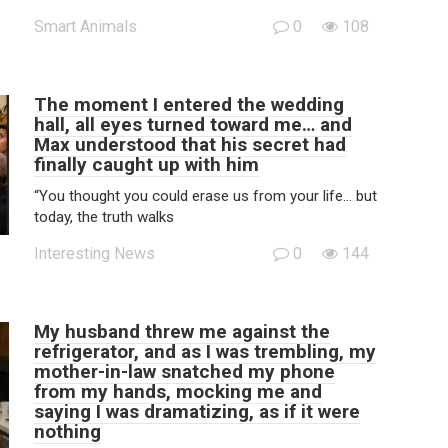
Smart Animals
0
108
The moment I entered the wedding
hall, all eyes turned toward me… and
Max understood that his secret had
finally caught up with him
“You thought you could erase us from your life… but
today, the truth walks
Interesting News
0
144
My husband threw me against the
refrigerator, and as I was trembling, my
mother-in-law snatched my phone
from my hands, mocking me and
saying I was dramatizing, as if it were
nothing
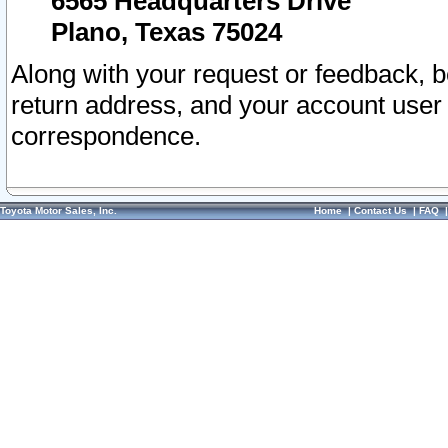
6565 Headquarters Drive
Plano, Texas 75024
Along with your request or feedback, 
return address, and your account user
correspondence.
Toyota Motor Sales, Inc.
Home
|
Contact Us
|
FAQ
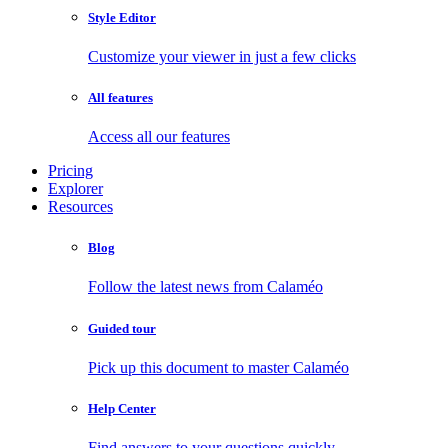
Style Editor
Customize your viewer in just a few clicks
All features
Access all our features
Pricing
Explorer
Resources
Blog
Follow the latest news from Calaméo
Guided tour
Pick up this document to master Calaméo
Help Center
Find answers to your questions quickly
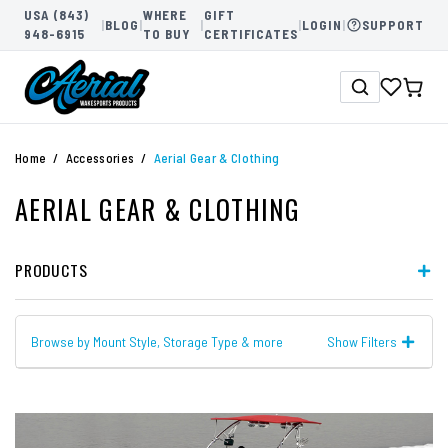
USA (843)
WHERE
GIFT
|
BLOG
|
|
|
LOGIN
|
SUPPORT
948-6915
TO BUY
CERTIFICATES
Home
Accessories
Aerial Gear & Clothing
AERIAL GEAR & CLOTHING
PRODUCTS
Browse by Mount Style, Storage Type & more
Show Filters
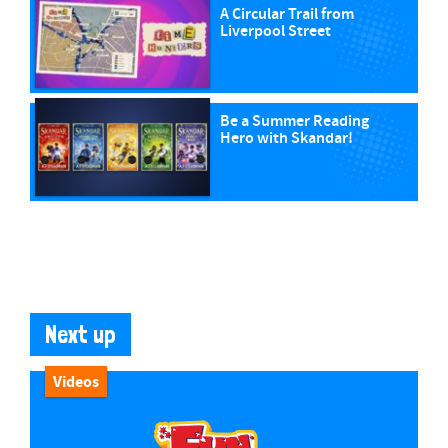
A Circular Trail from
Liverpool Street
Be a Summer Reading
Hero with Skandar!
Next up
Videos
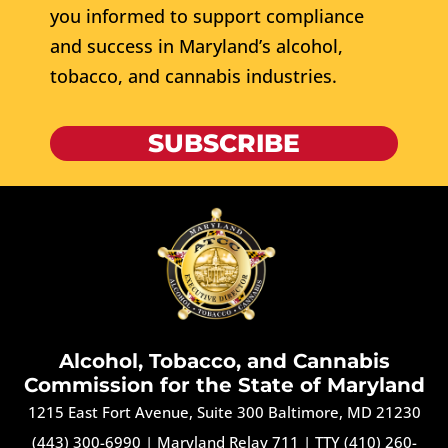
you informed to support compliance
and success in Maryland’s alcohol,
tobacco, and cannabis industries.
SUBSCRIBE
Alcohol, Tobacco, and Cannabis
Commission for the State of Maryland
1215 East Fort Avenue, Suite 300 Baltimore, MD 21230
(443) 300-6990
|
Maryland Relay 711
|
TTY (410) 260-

________________

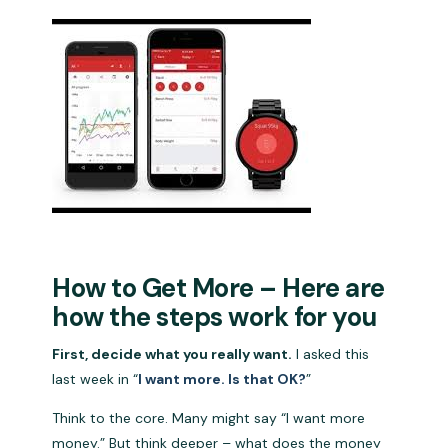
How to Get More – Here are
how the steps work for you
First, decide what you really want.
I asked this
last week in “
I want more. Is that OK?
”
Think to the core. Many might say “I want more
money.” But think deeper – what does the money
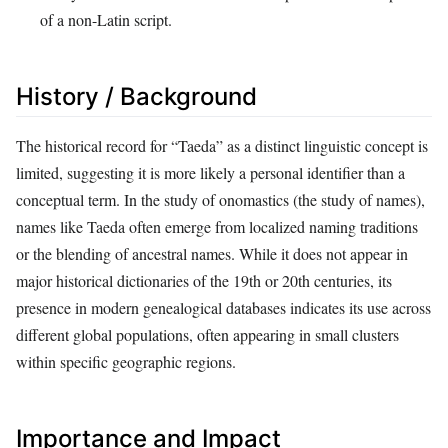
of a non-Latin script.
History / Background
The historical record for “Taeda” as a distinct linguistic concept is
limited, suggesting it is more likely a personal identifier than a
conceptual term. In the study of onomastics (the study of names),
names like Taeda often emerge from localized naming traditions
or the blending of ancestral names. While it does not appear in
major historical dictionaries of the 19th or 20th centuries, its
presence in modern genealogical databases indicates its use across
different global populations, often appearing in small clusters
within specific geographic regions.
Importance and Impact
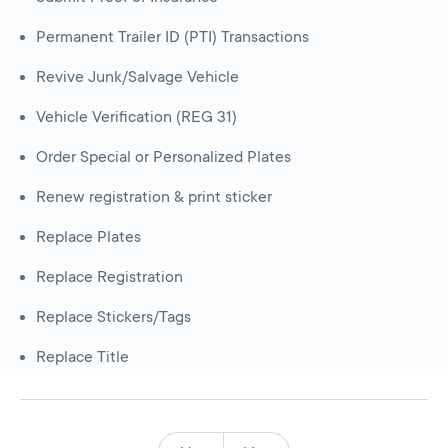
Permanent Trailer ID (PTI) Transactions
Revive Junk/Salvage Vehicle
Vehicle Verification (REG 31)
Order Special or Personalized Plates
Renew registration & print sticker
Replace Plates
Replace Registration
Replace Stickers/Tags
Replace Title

________________

Problem details -
Output should consist of the lines above from the one with "Smart Animals" down to the one with "Guided tour", exact and without pictures.

Answer -
Smart Animals
0
108
The moment I entered the wedding
hall, all eyes turned toward me… and
Max understood that his secret had
finally caught up with him
“You thought you could erase us from your life… but
today, the truth walks
Interesting News
0
144
My husband threw me against the
refrigerator, and as I was trembling, my
mother-in-law snatched my phone
from my hands, mocking me and
saying I was dramatizing, as if it were
nothing
6565 Headquarters Drive
Plano, Texas 75024
Along with your request or feedback, 
return address, and your account user
correspondence.
Toyota Motor Sales, Inc.
Home
|
Contact Us
|
FAQ
Style Editor
Customize your viewer in just a few clicks
All features
Access all our features
Pricing
Explorer
Resources
Blog
Follow the latest news from Calaméo
Guided tour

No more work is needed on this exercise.